なんとも……宇宙には不思議なことがまだ眠っていたらしいと僕は結論付けるのが精一杯だった。
「さぁ、その鎧から出てみてくれないだろうか? うまくいっていると思うのだが」
「あ、ああ、うん」
僕はそんな呼びかけに、ゴクリと喉を鳴らした。
数値上では酸素があると言うことだが、やはりためらってしまう。
計器の故障ではないか?という疑念もあった。
さっきまで宇宙だったところに突然謎の技術でコロニー作りましたよと言われても、脳みそが納得していないわけだ。

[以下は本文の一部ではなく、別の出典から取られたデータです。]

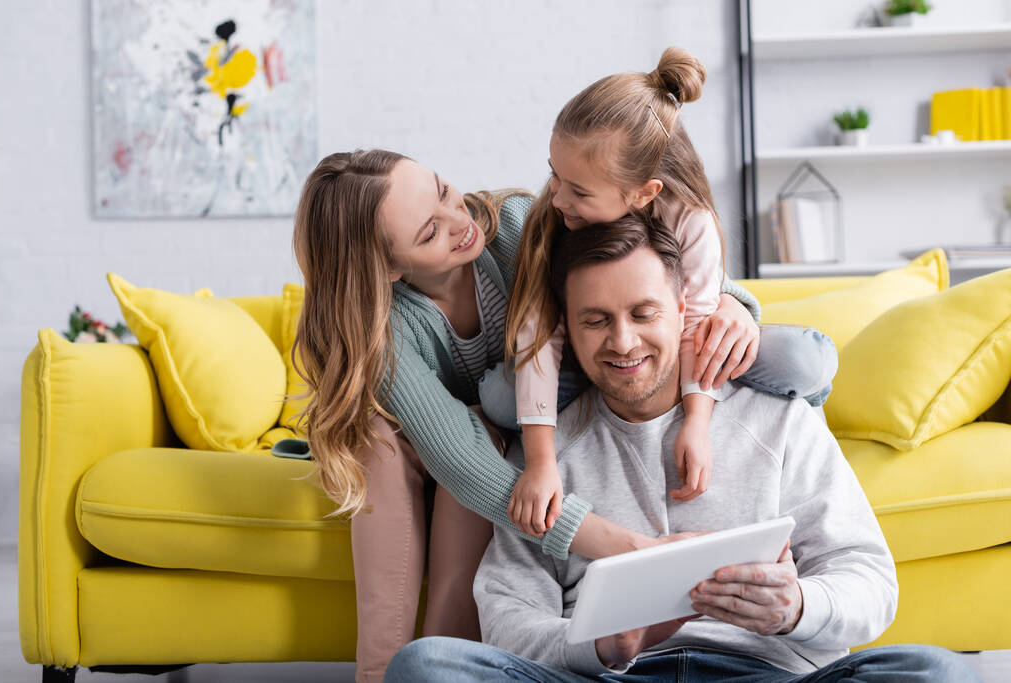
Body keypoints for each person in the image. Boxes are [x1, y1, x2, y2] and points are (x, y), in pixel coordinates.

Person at [385, 214, 978, 682]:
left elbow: (870, 580)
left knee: (942, 672)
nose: (622, 342)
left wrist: (797, 607)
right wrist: (603, 642)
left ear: (685, 311)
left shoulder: (780, 420)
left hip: (767, 672)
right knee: (428, 667)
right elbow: (508, 612)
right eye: (595, 321)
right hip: (610, 677)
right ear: (565, 326)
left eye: (644, 314)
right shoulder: (545, 451)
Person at [290, 150, 764, 681]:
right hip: (436, 445)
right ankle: (383, 673)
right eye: (429, 233)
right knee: (381, 440)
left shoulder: (514, 224)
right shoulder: (381, 330)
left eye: (445, 192)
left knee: (490, 424)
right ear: (389, 267)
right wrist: (635, 551)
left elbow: (638, 264)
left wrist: (732, 303)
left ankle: (453, 659)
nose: (459, 222)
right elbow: (465, 462)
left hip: (510, 419)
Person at [487, 47, 837, 539]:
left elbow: (693, 322)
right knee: (503, 401)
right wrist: (542, 462)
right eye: (553, 175)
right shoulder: (554, 217)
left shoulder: (690, 222)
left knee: (804, 361)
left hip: (682, 344)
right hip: (589, 356)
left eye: (580, 192)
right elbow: (537, 335)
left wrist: (696, 420)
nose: (558, 197)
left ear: (644, 194)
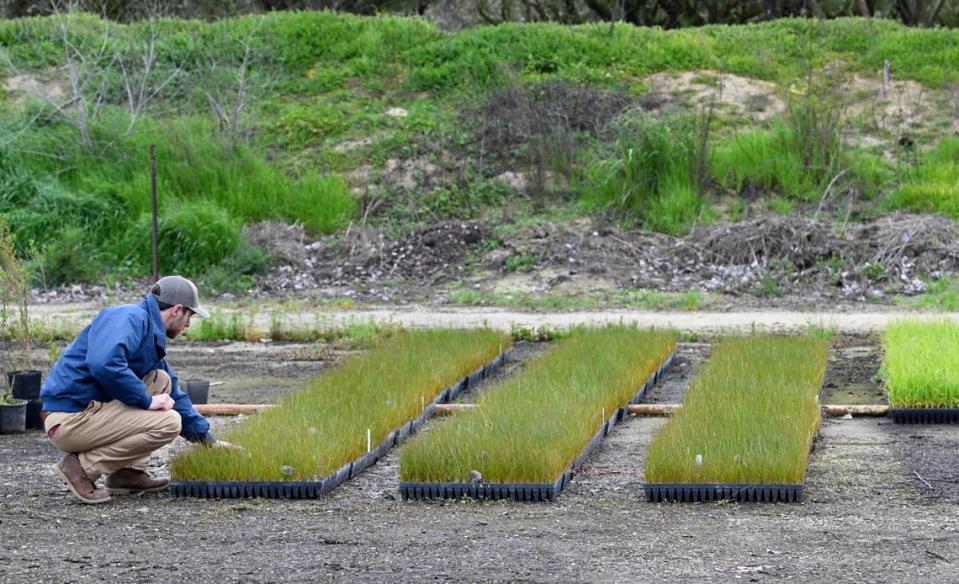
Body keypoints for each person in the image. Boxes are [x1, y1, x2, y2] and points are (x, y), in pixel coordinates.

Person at [40, 275, 224, 504]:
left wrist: (208, 440)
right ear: (177, 310)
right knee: (169, 422)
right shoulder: (129, 317)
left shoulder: (148, 332)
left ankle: (127, 474)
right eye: (190, 315)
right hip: (69, 419)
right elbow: (103, 363)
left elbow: (174, 393)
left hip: (88, 413)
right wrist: (147, 402)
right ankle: (81, 468)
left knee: (162, 381)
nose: (188, 324)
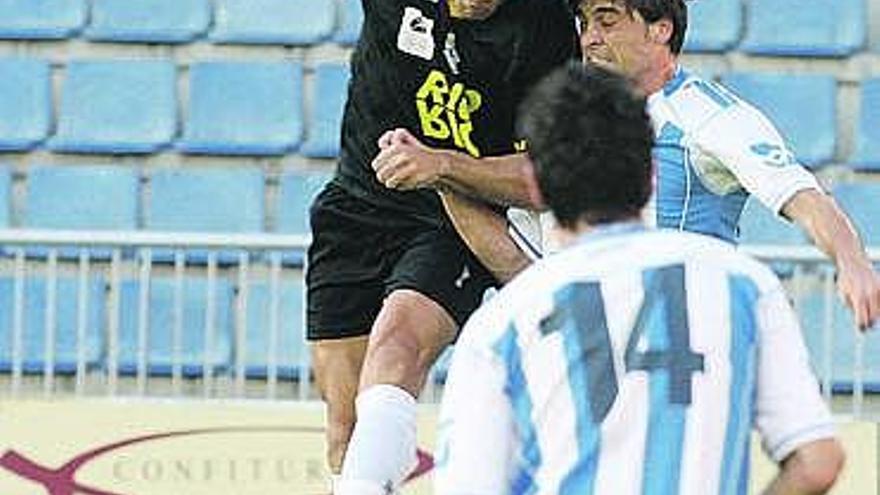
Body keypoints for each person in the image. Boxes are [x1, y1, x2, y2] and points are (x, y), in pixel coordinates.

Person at [434, 62, 845, 495]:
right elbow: (817, 461)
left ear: (535, 186)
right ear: (651, 176)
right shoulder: (743, 285)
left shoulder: (504, 320)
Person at [372, 0, 880, 330]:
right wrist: (441, 175)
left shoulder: (707, 115)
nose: (589, 38)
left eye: (608, 20)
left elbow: (803, 197)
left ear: (661, 28)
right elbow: (524, 268)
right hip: (588, 352)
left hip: (678, 343)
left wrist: (851, 260)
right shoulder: (577, 123)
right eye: (584, 23)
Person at [304, 0, 577, 492]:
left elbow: (551, 176)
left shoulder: (544, 26)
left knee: (398, 343)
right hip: (356, 207)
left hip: (457, 214)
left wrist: (444, 167)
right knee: (344, 427)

そりゃあおっかない。だけど計器は絶対の指針でもある。
酸素が補給できて、僕が生きている時点で、嘘ではないのは確定だった。
「ええい! ビビるな!」
僕は意を決してアウターのロックを解除して外に出た。
ハッチが開き、肉眼で見た世界はまるで現実感がない。
そしてついにインナーのヘルメットに手をかけるとひやりと背筋が冷たくなる。
ブシュッという軽い衝撃と大きめの音が、最後のロックを解除した合図である。
生身と外との隔たりがなくなり、とりあえず僕はヘルメットを外して思い切り空気を肺に吸い込んだのだが……いきなり猛烈に体が重くなり、目が回った。
「うっ!」
「ど、どうした!」
「エロエロエロエローーー」
僕は思い切りこみあげて来たものをリバースした。